Потом три дня мы ходили по гостям, обменивались крашенками, христосовались, пили вино, лопали рыхлые подсыхающие куличи, выслушивали бородатые остроты вроде «не яйца красят человека, а человек яйца» и думать не думали про текущие дела нашей странной подпольной борьбы (благо до праздников дела соблюдались в строгом порядке). А между тем янки бурили в Миннесоте как очумелые, спеша прогрызться к золотой начинке недр, и благодаря их ударному труду Америка, не ведая истинной причины, медленно, но верно, точно травящая сквозь игольную дырку резиновая лодка, сдувалась до заслуженной величины.

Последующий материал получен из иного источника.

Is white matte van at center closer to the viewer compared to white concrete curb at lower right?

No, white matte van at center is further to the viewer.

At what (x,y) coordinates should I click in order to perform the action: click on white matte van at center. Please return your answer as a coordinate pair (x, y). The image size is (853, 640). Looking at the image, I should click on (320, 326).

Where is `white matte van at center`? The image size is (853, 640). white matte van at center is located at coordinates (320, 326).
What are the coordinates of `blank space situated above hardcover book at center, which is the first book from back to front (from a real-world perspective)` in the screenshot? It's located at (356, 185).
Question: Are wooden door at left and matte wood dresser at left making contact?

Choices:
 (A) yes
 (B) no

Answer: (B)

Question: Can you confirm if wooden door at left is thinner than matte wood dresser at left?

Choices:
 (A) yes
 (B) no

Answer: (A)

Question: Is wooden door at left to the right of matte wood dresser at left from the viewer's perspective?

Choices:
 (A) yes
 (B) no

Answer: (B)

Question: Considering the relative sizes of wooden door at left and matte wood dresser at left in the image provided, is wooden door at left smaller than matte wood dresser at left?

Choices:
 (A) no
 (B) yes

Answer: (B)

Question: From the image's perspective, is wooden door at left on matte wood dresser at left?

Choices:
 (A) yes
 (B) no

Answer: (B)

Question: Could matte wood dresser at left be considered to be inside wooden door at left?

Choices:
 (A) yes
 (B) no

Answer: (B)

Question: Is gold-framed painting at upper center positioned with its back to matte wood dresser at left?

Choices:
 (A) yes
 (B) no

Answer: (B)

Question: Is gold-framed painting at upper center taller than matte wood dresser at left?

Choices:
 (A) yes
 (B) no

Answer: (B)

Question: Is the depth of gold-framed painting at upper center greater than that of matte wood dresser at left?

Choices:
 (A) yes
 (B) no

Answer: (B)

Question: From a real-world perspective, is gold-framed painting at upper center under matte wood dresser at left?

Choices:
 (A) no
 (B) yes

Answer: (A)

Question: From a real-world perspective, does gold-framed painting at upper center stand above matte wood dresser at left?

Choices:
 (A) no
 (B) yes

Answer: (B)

По случаю назревшего экономического кризиса Капитолий перекрыл китайским товарам путь на внутренний рынок Союза Американских Штатов, что, в свою очередь, вызвало кризис производства в Поднебесной, а заодно и политическую свару с сопутствующим дипломатическим шантажом, войной державных амбиций и целым ворохом сто первых китайских предупреждений. Тем временем по всему миру государственные и частные банки, оборотистые предприятия и просто имущие граждане срочно избавлялись от усыхающего доллара, отказавшись от него, как от резервной валюты. В Америку нежданно хлынула родная денежная масса, втрое превосходящая ту, что имела здесь внутреннее хождение ещё два-три месяца назад. Для Вашингтона и стран с ориентированной на него экономикой это была катастрофа – Америка проваливалась в собственный толчок. На восточном побережье в магазинах пропали тушёнка, крупы, соль и спички, а на западном в целях экономии энергоресурсов начались веерные отключения электричества, что привело к массовой порче продуктов в промышленных холодильниках, и были замечены перебои со спиртным. Наконец стало очевидно, что коллективный страх и неуверенность уже изрядно пропитали сознание американцев, сковав их волю иррациональным чувством бессилия. Духи преисподней одолевали эту землю – вселяясь в её жителей, одни лишали людей способности просыпаться в радости, другие смущали помыслы сомнением, третьи принуждали предавать и в предательстве видеть спасение.